Gerüchten zufolge will der Energiekonzern RWE einen Großteil seiner Netzsparte Amprion verkaufen. Genauer gesagt sollen bis ende Juni 75 Prozent der Amprion-Anteile einen neuen Besitzer finden, so die "Süddeutsche Zeitung", die ihre Informationen aus Finanzkreisen bezieht.



Bankenkreisen zufolge sollte die Abspaltung der wertvollen Stromnetze dem Energiekonzern rund eine Milliarde EUR in die stark angeschlagenen Kassen spülen. Die Tochter Amprion versorgt mit ihrem 11.000 Kilometer langem Netz derzeit mehr als 25 Millionen Kunden in West- und Süddeutschland mit Strom.

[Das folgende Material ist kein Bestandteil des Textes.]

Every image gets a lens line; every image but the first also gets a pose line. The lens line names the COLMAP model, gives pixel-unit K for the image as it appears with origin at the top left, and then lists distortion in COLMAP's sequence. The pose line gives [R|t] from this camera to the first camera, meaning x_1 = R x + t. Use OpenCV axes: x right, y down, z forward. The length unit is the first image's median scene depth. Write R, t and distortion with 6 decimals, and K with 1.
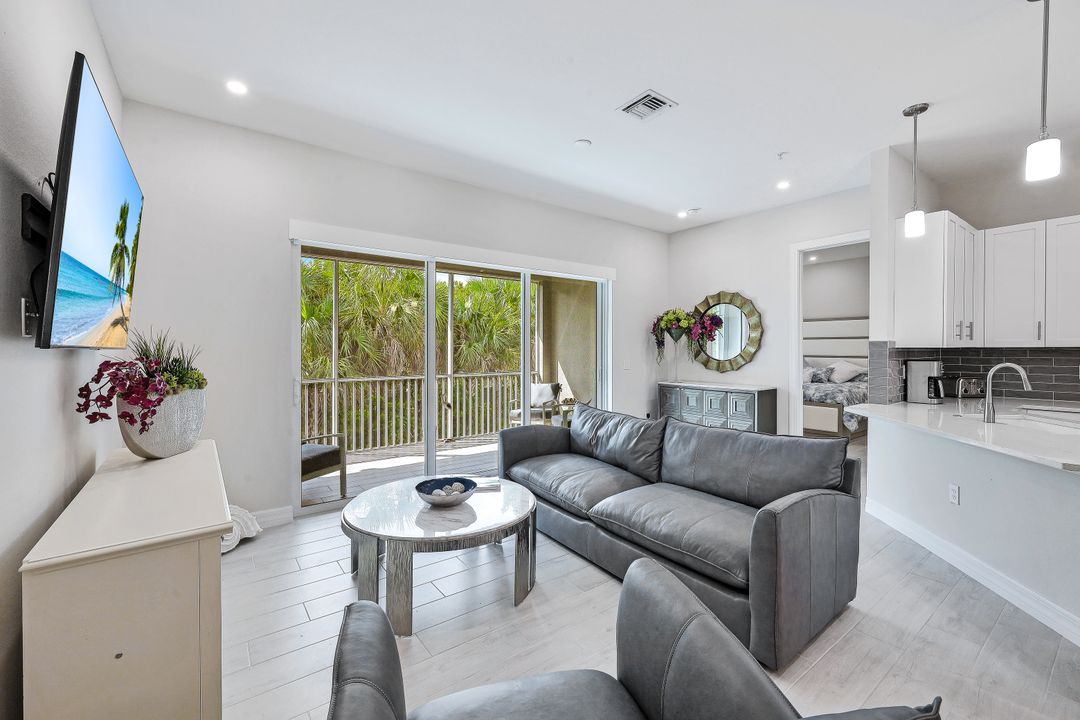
lens RADIAL K [[448.2, 0, 542.9], [0, 448.2, 351.6], [0, 0, 1]] dist [-0.004449, 0.000796]
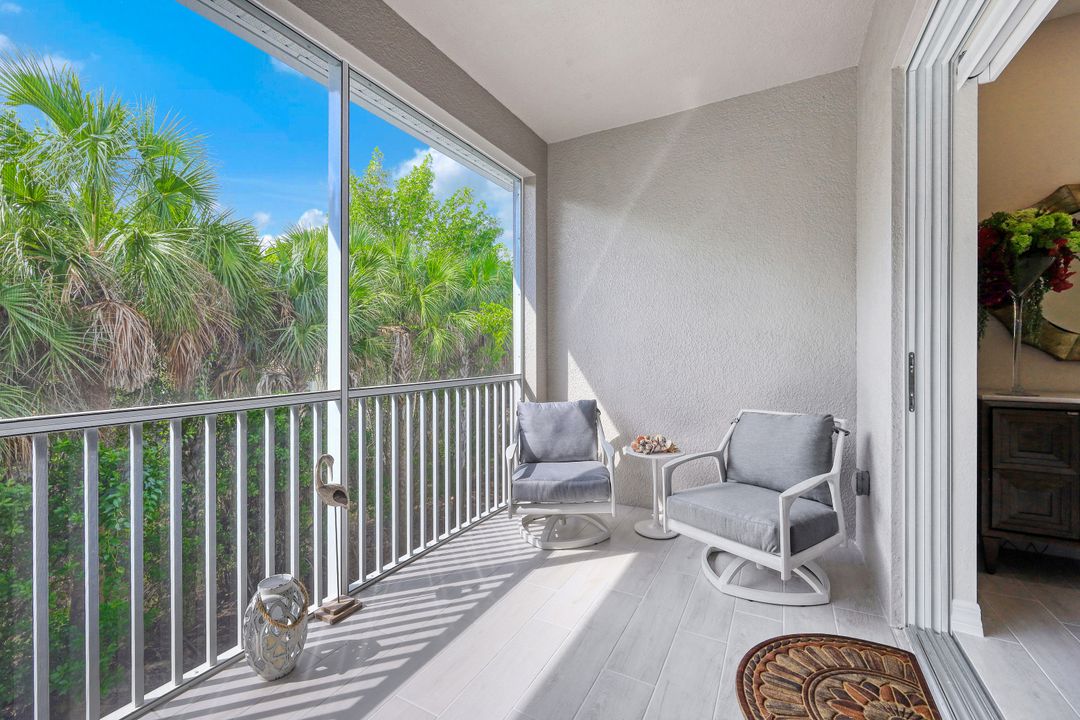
lens RADIAL K [[448.2, 0, 532.6], [0, 448.2, 340.4], [0, 0, 1]] dist [-0.004449, 0.000796]
pose [[0.920168, 0.002297, 0.391518, -0.271043], [0.006652, 0.999747, -0.021499, 0.031267], [-0.391468, 0.022387, 0.919919, 0.882009]]
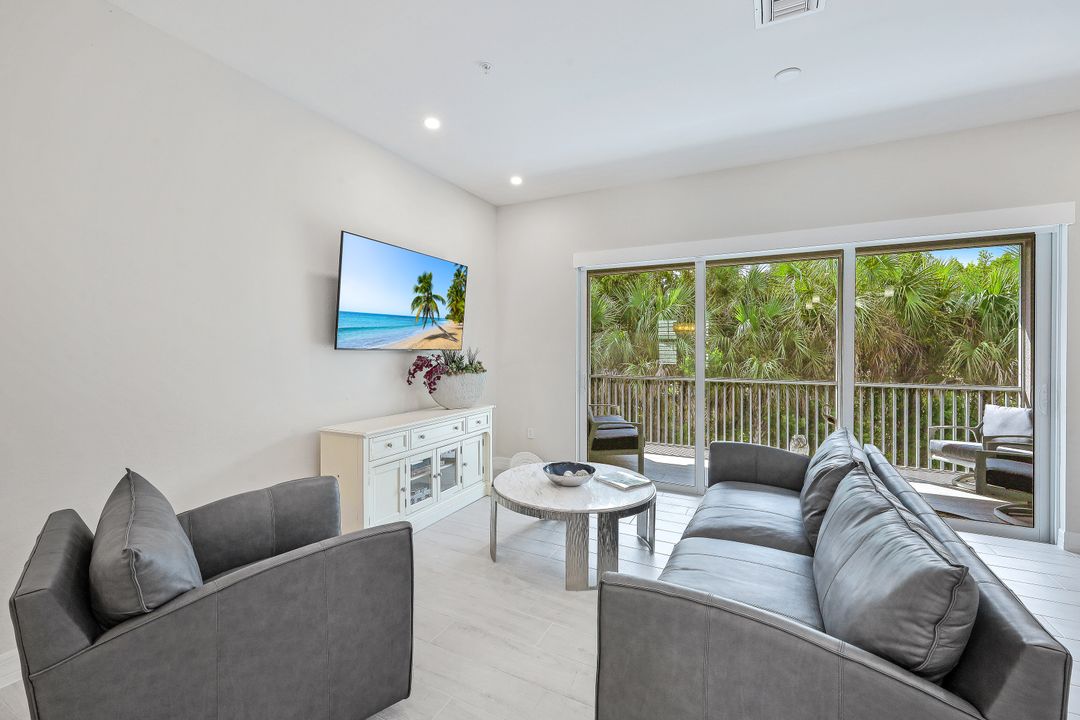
lens RADIAL K [[448.2, 0, 532.0], [0, 448.2, 353.7], [0, 0, 1]] dist [-0.004449, 0.000796]
pose [[0.435731, 0.009852, -0.900023, 0.369943], [-0.007507, 0.999945, 0.007312, -0.003176], [0.900046, 0.003571, 0.435781, 0.193273]]
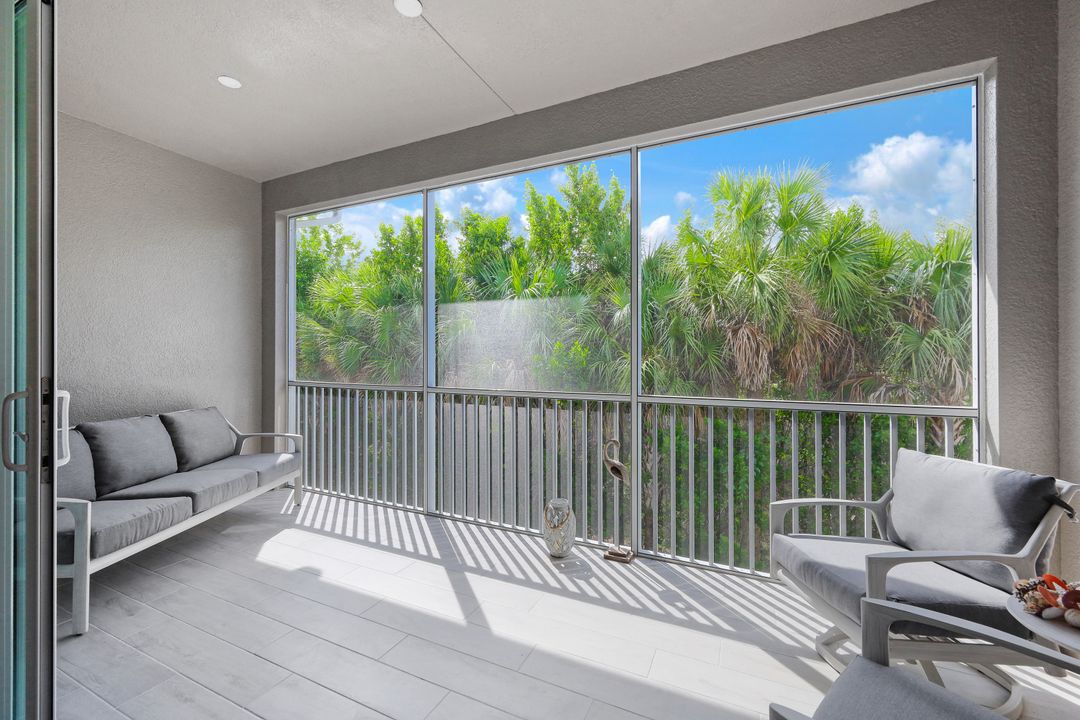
lens RADIAL K [[448.2, 0, 530.8], [0, 448.2, 355.3], [0, 0, 1]] dist [-0.004449, 0.000796]
pose [[0.458344, 0.002669, -0.888771, 0.147377], [-0.004798, 0.999988, 0.000528, 0.019810], [0.888762, 0.004022, 0.458352, 0.975112]]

Im Auftrag von RWE soll die Commerzbank-Tochter Commerz Real den Verkauf an bis zu 8 Investoren aus der Finanzbranche leiten. Zu den interessierten Investoren soll unter anderem auch der Allianz-Konzern gehören. Insgesamt sollen die Käufer drei Viertel der RWE-Tochter übernehmen während die RWE selbst noch eine Sperrminorität von 25 Prozent behält, um die technische Führung des Netzbetriebs zu sichern. Bisher wollte weder RWE, noch die Commerzbank und die Allianz einen Kommentar zum Deal machen.



Dem Bericht der Süddeutschen Zeitung zufolge steht der RWE-Konzern im Beginn eines größeren Umbaus. Demnach prüfe die RWE-Führung weitere internationale Partnerschaften und suche Verstärkung bei Russlands finanzstarkem Rohstoffkonzern Gazprom. RWE-Chef Großmann will sich in naher Zukunft mit Gazprom-Chef Alexej Miller treffen, um Verhandlungen zu führen.



In dem Bericht unter Berufung auf das Umfeld Millers heißt es, dass sich die beiden Konzern-Chefs in Russland treffen werden. Der Gazprom-Chef habe in letzter Zeit großes Interesse an einer Expansion auf dem deutschen Markt gezeigt. Das Treffen wurde bereits von einem RWE-Manager bestätigt.